Since Shawn's passing in 1972 there has been a succession of directors for one year each, then five years under Norman Walker, until 1980 when Liz Thompson was chosen to head Jacob's Pillow.
A small, curly-haired vigorous woman, Thompson brings to mind a perky poodle, determined to get her way despite the obstacles. Perhaps to counter this impression, she invited me to hold the interview on the upstairs front porch of the main house at the Pillow, with her 180-pound Great Dane standing guard over our conversation.
Now in her second year of management, Thompsom has started to make changes. "I'm trying to make an organic structure, based on shawn's tenets, to fit the environment." She has opened up the Pillow in various ways to the public by adding a shop, an expanded boutique, and a restaurant selling light suppers and a spectacular fudge pie served with whipped cream. She has welcomed the neighbors by instituting "Town nights" for residents of Stockbridge, Lenox, Lee, and Becket.
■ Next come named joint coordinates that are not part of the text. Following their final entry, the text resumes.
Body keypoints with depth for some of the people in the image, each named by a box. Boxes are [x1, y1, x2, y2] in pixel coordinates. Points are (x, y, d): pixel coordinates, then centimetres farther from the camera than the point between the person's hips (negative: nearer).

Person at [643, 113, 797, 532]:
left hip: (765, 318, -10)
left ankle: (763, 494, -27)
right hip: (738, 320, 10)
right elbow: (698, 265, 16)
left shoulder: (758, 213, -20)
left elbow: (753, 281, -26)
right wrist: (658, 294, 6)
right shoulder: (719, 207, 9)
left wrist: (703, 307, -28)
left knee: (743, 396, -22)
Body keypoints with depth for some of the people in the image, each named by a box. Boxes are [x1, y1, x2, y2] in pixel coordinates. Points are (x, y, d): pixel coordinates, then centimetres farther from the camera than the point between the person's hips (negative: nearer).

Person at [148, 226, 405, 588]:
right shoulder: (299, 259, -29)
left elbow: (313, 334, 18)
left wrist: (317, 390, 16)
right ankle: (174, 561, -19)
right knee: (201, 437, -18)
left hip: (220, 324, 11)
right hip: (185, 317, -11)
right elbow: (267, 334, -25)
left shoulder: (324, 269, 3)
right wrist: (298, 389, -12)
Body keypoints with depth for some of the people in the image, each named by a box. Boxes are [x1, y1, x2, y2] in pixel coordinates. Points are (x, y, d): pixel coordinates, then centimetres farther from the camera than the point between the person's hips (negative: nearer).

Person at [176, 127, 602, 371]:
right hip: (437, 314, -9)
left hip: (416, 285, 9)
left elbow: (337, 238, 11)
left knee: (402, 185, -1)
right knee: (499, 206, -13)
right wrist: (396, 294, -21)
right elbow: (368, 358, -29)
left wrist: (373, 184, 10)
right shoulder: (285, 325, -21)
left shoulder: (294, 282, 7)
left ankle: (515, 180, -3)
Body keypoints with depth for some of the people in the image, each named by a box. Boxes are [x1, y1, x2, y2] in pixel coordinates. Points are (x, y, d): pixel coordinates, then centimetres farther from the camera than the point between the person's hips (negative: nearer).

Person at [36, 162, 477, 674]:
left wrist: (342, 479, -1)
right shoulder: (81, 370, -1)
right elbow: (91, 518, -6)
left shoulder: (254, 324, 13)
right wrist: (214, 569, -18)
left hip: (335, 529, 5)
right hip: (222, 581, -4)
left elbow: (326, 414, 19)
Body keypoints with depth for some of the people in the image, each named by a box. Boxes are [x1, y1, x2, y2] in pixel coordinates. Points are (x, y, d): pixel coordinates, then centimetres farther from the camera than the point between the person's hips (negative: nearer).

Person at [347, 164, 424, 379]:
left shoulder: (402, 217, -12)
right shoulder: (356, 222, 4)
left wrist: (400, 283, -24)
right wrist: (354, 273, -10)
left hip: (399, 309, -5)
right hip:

The Outreach Program, a series of performances by the students in community hospitals, camps, and shopping malls has been extended. "I sense a more vibrant interest, a more welcoming atmosphere."
In addition to running the school for 83 students in residence, Thompson's main job is to produce the nine weeks, plus a postseason weekend, of concerts which change each Tuesday. Constricted by a tight budget, tastes of summer sojourners in the Berkshires, and the guidelines set up by Shawn, Thompson is feeling her way to airing her own choices. "I'm taking some chances artistically," she admits "but it is exciting to see what is happening."
Coming up for Thompson is the 50th anniversary season of 1982 which will combine past and future. Two friends of Shawn's, dance critic Walter Terry and Donald Saddler, former dancer and well-known choreographer of Broadway musicals, will help in producing special evenings in Boston and New York this winter. One possibility: an evening combining Shawn's works danced by leading male dancers.
Thompson believes in Jacob's Pillow so much that she has stated, "It doesn't matter who is director here. The energy, the magic, has accumulated over 49 years. There is no need to change it, only help it grow."